MAE concentrator Jackson Artis ’20, whose project involved working outside of his comfort zone in plasma physics, felt a personal connection to his project.
“More than anything else,” he said, “I was always excited and proud to do this project because it was a physical manifestation of an idea I had as a kid of what being an engineer would be like. Working on it was rewarding and fulfilling, and I wish I would’ve learned more throughout the process.”
Kate Andre ’20 and Matt Hetrick ’20, in the MAE department, were working together on a water bottle that tracks how much you drink in a given time frame. Before the news broke, they intended to 3D-print the design over spring break. For the duo, the decision to opt for PDF or not is a difficult one.
“PDF would be the ultimate nail in the coffin of ‘this isn’t what we wanted it to be.’ It would make it feel like … not a thesis,” Hetrick said.
In the same vein as Artis, the pair spoke about why they chose MAE in the first place and how, in light of recent events, it has fallen short of their expectations. For Hetrick, one of the reasons he chose the concentration was the exciting promise of a hands-on project in lieu of a research-based thesis.
“Being forced to go into quasi-research, [instead of] being able to play around with stuff … it’s been disappointing,” he said.
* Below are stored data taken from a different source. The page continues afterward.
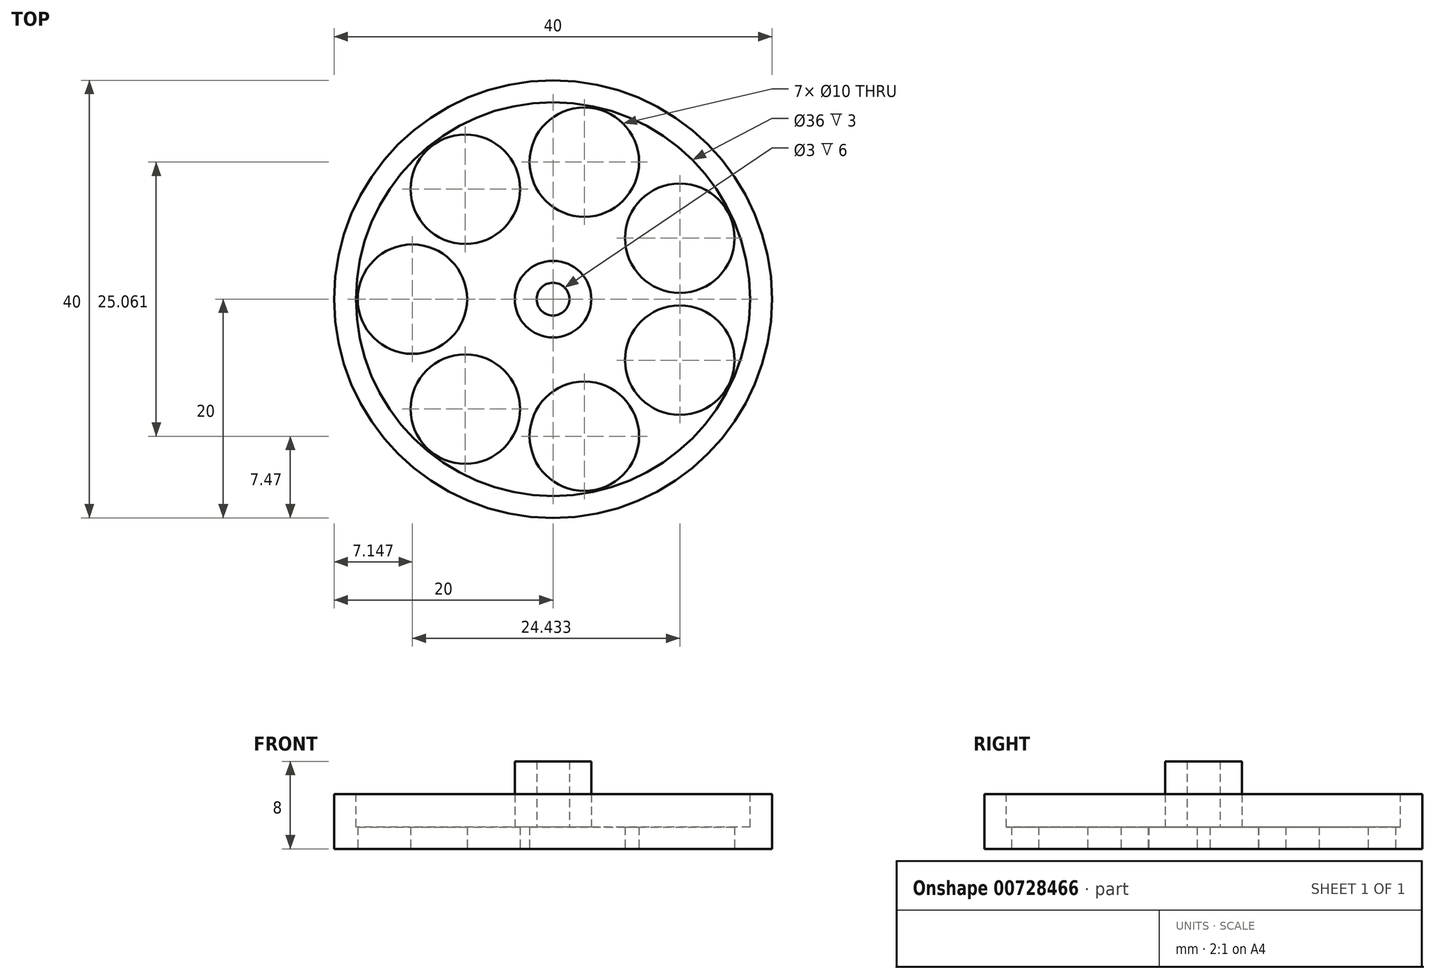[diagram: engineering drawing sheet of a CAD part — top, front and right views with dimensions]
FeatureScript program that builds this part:
annotation { "Feature Type Name" : "Feature", "Feature Type Description" : "" }
export const myFeature = defineFeature(function(context is Context, id is Id, definition is map)
    precondition{}
    {
        {
            var Q0;
            Q0=qCreatedBy(makeId("Top.planeOp"),FACE);
            var sketch = newSketch(context, id + "F0", { "sketchPlane" : qUnion([Q0])});
            skCircle(sketch, "E0", {"center": v(0, 0) * mm, "radius": 20 * mm});
            skSolve(sketch);
        }
        {
            var Q0;
            Q0=makeQuery(id+"F0.imprint","IMPRINT",FACE,{"disambiguationData":[TD([[makeQuery(id+"F0.imprint","IMPRINT",EDGE,{"derivedFrom":sQuery(id+"F0.wireOp",EDGE,"E0")}),1.0]])]});
            extrude(context, id + "F1", {"entities" : qUnion([Q0]), "depth" : 5 * mm, "offsetDistance" : 25 * mm});
        }
        {
            var Q0;
            Q0=makeQuery(id+"F1.opExtrude","CAP_FACE",FACE,{"disambiguationData":[OSD([sQuery(id+"F0.wireOp",EDGE,"E0")])],"isStart":false});
            var sketch = newSketch(context, id + "F2", { "sketchPlane" : qUnion([Q0])});
            skCircle(sketch, "E1", {"center": v(0, 0) * mm, "radius": 18 * mm});
            skSolve(sketch);
        }
        {
            var Q0;
            Q0=makeQuery(id+"F2.imprint","IMPRINT",FACE,{"disambiguationData":[TD([[makeQuery(id+"F2.imprint","IMPRINT",EDGE,{"derivedFrom":sQuery(id+"F2.wireOp",EDGE,"E1")}),1.0]])]});
            extrude(context, id + "F3", {"entities" : qUnion([Q0]), "operationType" : NewBodyOperationType.REMOVE, "oppositeDirection" : true, "depth" : 3 * mm, "offsetDistance" : 25 * mm});
        }
        {
            var Q0;
            Q0=makeQuery(id+"F3.boolean.opBoolean","COPY",FACE,{"derivedFrom":makeQuery(id+"F3.opExtrude","CAP_FACE",FACE,{"disambiguationData":[OSD([sQuery(id+"F2.wireOp",EDGE,"E1")])],"isStart":false})});
            var sketch = newSketch(context, id + "F4", { "sketchPlane" : qUnion([Q0])});
            skCircle(sketch, "E2", {"center": v(0, 0) * mm, "radius": 1.5 * mm});
            skCircle(sketch, "E3", {"center": v(0, 0) * mm, "radius": 3.5 * mm});
            skSolve(sketch);
        }
        {
            var Q0;
            Q0=makeQuery(id+"F4.imprint","IMPRINT",FACE,{"disambiguationData":[TD([[makeQuery(id+"F4.imprint","IMPRINT",EDGE,{"derivedFrom":sQuery(id+"F4.wireOp",EDGE,"E2")}),-1.0]])]});
            extrude(context, id + "F5", {"entities" : qUnion([Q0]), "operationType" : NewBodyOperationType.ADD, "depth" : 6 * mm, "offsetDistance" : 25 * mm});
        }
        {
            var Q0;
            Q0=makeQuery(id+"F1.opExtrude","CAP_FACE",FACE,{"disambiguationData":[OSD([sQuery(id+"F0.wireOp",EDGE,"E0")])],"isStart":true});
            var sketch = newSketch(context, id + "F6", { "sketchPlane" : qUnion([Q0])});
            skCircle(sketch, "E4", {"center": v(-12.85, 0) * mm, "radius": 5 * mm});
            skCircle(sketch, "E5.1.0", {"center": v(-8.01, -10.05) * mm, "radius": 5 * mm});
            skCircle(sketch, "E5.2.0", {"center": v(2.86, -12.53) * mm, "radius": 5 * mm});
            skCircle(sketch, "E5.3.0", {"center": v(11.58, -5.58) * mm, "radius": 5 * mm});
            skCircle(sketch, "E5.4.0", {"center": v(11.58, 5.58) * mm, "radius": 5 * mm});
            skPoint(sketch, "E5.center", {"position": v(0, 0) * mm});
            skCircle(sketch, "E6.1.5.0", {"center": v(2.86, 12.53) * mm, "radius": 5 * mm});
            skCircle(sketch, "E6.1.6.0", {"center": v(-8.01, 10.05) * mm, "radius": 5 * mm});
            skSolve(sketch);
        }
        {
            var Q0;
            Q0 = qSketchRegion(id + "F6", true);
            extrude(context, id + "F7", {"entities" : qUnion([Q0]), "operationType" : NewBodyOperationType.REMOVE, "oppositeDirection" : true, "depth" : 2 * mm, "offsetDistance" : 25 * mm});
        }
    });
For these seniors, their theses were more than just a culmination of their work as Princeton undergraduates. Many grew up with the hopes to one day become scientists — dreaming of a day when they could perform groundbreaking studies of their own. Some engineers — when declaring their majors two years ago — already had plans of their capstone creations in mind.
“I wanted to finish the major by creating something,” said Andre. “Now, it just kind of feels like there wasn’t a point in all of this.”